Added to AGENTS.md :)

How good is your model at picking good data structures?

There’s several orders of magnitude less available discussion of selecting data structures for problem domains than there is code.

If the underlying information is implicit in high volume of code available then maybe the models are good at it, especially when driven by devs who can/will prompt in that direction. And that assumption seems likely related to how much code was written by devs who focus on data.

> There’s several orders of magnitude less available discussion of selecting data structures for problem domains than there is code.

I believe that’s what most algorithms books are about. And most OS book talks more about data than algorithms. And if you watch livestream or read books on practical projects, you’ll see that a lot of refactor is first selecting a data structure, then adapt the code around it. DDD is about data structure.

Would be cool to see the live reaction of Rob Pike to this comment

> Would be cool to see the live reaction of Rob Pike to this comment

Based on everything public, Pike is deeply hostile to generative AI in general:

- The Christmas 2025 incident (https://simonwillison.net/2025/Dec/26/slop-acts-of-kindness/)
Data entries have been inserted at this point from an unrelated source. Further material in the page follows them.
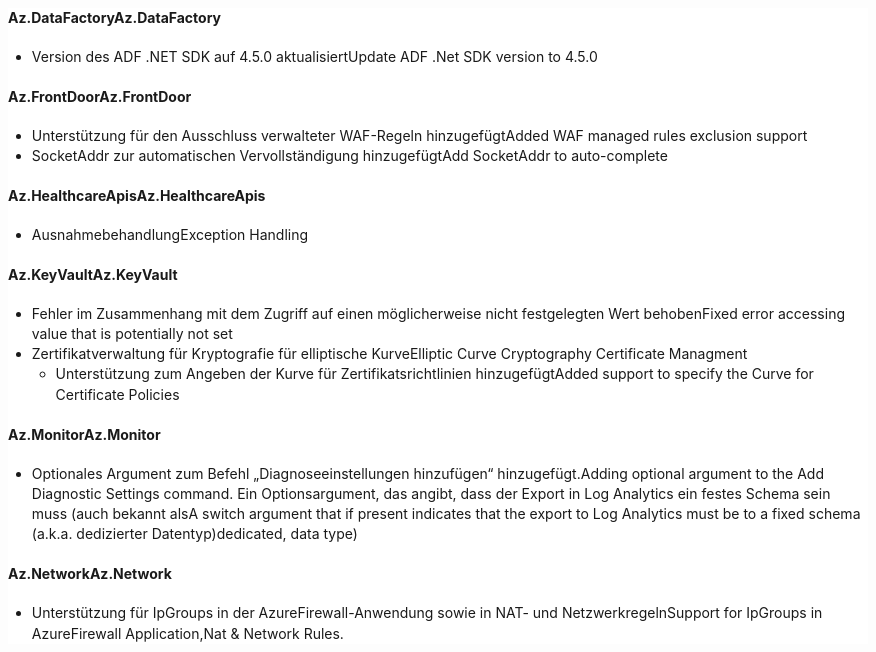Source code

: #### <a name="azdatafactory"></a><span data-ttu-id="abf1d-111">Az.DataFactory</span><span class="sxs-lookup"><span data-stu-id="abf1d-111">Az.DataFactory</span></span>
* <span data-ttu-id="abf1d-112">Version des ADF .NET SDK auf 4.5.0 aktualisiert</span><span class="sxs-lookup"><span data-stu-id="abf1d-112">Update ADF .Net SDK version to 4.5.0</span></span>

#### <a name="azfrontdoor"></a><span data-ttu-id="abf1d-113">Az.FrontDoor</span><span class="sxs-lookup"><span data-stu-id="abf1d-113">Az.FrontDoor</span></span>
* <span data-ttu-id="abf1d-114">Unterstützung für den Ausschluss verwalteter WAF-Regeln hinzugefügt</span><span class="sxs-lookup"><span data-stu-id="abf1d-114">Added WAF managed rules exclusion support</span></span>
* <span data-ttu-id="abf1d-115">SocketAddr zur automatischen Vervollständigung hinzugefügt</span><span class="sxs-lookup"><span data-stu-id="abf1d-115">Add SocketAddr to auto-complete</span></span>

#### <a name="azhealthcareapis"></a><span data-ttu-id="abf1d-116">Az.HealthcareApis</span><span class="sxs-lookup"><span data-stu-id="abf1d-116">Az.HealthcareApis</span></span>
* <span data-ttu-id="abf1d-117">Ausnahmebehandlung</span><span class="sxs-lookup"><span data-stu-id="abf1d-117">Exception Handling</span></span>

#### <a name="azkeyvault"></a><span data-ttu-id="abf1d-118">Az.KeyVault</span><span class="sxs-lookup"><span data-stu-id="abf1d-118">Az.KeyVault</span></span>
* <span data-ttu-id="abf1d-119">Fehler im Zusammenhang mit dem Zugriff auf einen möglicherweise nicht festgelegten Wert behoben</span><span class="sxs-lookup"><span data-stu-id="abf1d-119">Fixed error accessing value that is potentially not set</span></span>
* <span data-ttu-id="abf1d-120">Zertifikatverwaltung für Kryptografie für elliptische Kurve</span><span class="sxs-lookup"><span data-stu-id="abf1d-120">Elliptic Curve Cryptography Certificate Managment</span></span>
    - <span data-ttu-id="abf1d-121">Unterstützung zum Angeben der Kurve für Zertifikatsrichtlinien hinzugefügt</span><span class="sxs-lookup"><span data-stu-id="abf1d-121">Added support to specify the Curve for Certificate Policies</span></span>

#### <a name="azmonitor"></a><span data-ttu-id="abf1d-122">Az.Monitor</span><span class="sxs-lookup"><span data-stu-id="abf1d-122">Az.Monitor</span></span>
* <span data-ttu-id="abf1d-123">Optionales Argument zum Befehl „Diagnoseeinstellungen hinzufügen“ hinzugefügt.</span><span class="sxs-lookup"><span data-stu-id="abf1d-123">Adding optional argument to the Add Diagnostic Settings command.</span></span> <span data-ttu-id="abf1d-124">Ein Optionsargument, das angibt, dass der Export in Log Analytics ein festes Schema sein muss (auch bekannt als</span><span class="sxs-lookup"><span data-stu-id="abf1d-124">A switch argument that if present indicates that the export to Log Analytics must be to a fixed schema (a.k.a.</span></span> <span data-ttu-id="abf1d-125">dedizierter Datentyp)</span><span class="sxs-lookup"><span data-stu-id="abf1d-125">dedicated, data type)</span></span>

#### <a name="aznetwork"></a><span data-ttu-id="abf1d-126">Az.Network</span><span class="sxs-lookup"><span data-stu-id="abf1d-126">Az.Network</span></span>
* <span data-ttu-id="abf1d-127">Unterstützung für IpGroups in der AzureFirewall-Anwendung sowie in NAT- und Netzwerkregeln</span><span class="sxs-lookup"><span data-stu-id="abf1d-127">Support for IpGroups in AzureFirewall Application,Nat & Network Rules.</span></span>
- he's labeled GenAI as nuclear waste (https://www.webpronews.com/rob-pike-labels-generative-ai-nuc...)

- ideologically, he's spent his career chasing complexity reduction, adovcating for code sobriety, resource efficiency, and clarity of thought. Large, opaque, energy-intensive LLMs represent the antithesis.

> - he's labeled GenAI as nuclear waste (https://www.webpronews.com/rob-pike-labels-generative-ai-nuc...)

The whole article is an AI hallucination. It refers to the same "Christmas 2025 incident". The internet is dead for real.

Unironically. Every time I asked a LLM to make something faster, they always tried blind code optimisations, rather than measure.